Methods: A nationally representative sample of secondary school students in New Zealand was selected using a two-stage cluster sample design. Of the 8,999 students in the sample, 23.81% were first-generation immigrants and 20.90% were second-generation immigrants; the remaining 55.29% students are collectively referred to as ‘non-immigrant’ peers. Logistic regression models adjusted the associations of interest for age, gender, ethnicity, socioeconomic status and experience of ethnic discrimination.
Results: First and second-generation immigrants showed significantly lower risks of smoking cigarettes compared with their non-immigrant peers. Similar trends were apparent for consuming alcohol and marijuana weekly.
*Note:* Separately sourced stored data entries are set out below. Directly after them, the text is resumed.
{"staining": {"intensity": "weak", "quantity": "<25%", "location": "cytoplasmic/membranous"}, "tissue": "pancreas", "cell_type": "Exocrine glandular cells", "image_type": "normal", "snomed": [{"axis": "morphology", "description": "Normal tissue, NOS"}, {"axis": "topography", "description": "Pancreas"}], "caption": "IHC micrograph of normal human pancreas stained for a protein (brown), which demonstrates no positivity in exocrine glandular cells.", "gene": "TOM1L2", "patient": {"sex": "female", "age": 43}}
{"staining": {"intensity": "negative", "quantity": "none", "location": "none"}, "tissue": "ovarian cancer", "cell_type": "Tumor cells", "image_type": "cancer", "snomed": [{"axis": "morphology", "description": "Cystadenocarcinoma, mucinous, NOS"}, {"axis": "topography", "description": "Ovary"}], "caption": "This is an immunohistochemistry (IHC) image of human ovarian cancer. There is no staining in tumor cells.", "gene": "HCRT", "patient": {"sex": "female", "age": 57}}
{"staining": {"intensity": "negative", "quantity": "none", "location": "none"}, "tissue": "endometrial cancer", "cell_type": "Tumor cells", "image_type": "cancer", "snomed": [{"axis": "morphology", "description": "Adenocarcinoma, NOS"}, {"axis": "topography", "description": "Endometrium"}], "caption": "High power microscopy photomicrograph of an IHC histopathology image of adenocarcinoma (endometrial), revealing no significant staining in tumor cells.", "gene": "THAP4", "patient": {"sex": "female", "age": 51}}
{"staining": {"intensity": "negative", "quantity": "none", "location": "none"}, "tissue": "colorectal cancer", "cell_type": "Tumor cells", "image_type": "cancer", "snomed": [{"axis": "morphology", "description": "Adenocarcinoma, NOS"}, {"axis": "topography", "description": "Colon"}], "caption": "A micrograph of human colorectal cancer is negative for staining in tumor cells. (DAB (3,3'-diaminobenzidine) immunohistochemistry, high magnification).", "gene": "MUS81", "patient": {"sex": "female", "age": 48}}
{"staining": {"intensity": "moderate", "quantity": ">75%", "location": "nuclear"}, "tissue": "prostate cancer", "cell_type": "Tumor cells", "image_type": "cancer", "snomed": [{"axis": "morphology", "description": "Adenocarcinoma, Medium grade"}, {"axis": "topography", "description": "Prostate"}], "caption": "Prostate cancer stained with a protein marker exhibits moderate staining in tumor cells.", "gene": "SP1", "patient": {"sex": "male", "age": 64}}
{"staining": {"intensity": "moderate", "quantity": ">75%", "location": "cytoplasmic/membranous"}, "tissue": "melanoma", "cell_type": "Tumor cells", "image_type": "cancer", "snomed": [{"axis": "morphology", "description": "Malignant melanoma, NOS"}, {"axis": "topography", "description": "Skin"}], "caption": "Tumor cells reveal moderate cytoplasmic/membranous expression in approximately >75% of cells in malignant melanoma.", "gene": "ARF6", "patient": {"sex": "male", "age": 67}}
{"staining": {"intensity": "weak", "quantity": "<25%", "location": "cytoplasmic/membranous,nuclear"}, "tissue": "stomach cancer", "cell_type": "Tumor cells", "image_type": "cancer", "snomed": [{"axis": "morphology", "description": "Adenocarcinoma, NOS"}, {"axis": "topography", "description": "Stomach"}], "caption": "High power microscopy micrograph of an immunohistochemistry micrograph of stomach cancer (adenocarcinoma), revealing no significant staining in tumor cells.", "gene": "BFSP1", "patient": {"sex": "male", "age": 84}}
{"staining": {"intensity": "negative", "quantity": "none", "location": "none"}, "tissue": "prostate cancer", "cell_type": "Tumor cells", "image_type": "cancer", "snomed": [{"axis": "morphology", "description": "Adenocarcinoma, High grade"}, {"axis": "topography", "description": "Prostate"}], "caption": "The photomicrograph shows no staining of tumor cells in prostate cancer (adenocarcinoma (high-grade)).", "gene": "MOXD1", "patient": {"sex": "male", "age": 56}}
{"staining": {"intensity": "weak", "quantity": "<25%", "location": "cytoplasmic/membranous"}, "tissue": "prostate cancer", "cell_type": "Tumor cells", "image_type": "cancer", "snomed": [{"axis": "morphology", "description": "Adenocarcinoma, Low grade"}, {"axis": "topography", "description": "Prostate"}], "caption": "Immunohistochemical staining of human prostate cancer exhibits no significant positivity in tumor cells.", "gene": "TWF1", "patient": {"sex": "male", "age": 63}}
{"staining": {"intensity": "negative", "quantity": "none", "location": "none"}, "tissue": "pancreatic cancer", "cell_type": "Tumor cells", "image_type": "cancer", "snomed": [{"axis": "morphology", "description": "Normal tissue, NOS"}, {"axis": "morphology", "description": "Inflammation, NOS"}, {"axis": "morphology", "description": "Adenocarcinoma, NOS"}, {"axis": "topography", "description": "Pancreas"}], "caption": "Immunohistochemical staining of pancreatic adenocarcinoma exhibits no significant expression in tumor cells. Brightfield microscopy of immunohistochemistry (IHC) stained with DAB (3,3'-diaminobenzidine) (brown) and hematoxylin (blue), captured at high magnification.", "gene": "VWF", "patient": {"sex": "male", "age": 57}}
The inclusion of some characteristics suggestive of acculturation in multivariable models did not influence the relationship between generational status and smoking cigarettes, but attenuated the apparent protective effect of being a first-generation immigrant with regard to alcohol and marijuana use.
Conclusions and implications: The study shows the lower likelihood of substance use among newer immigrants in a nationally representative sample of New Zealand youth. Policies and health programs that build on this positive profile and reduce the risk of adverse changes over time require attention.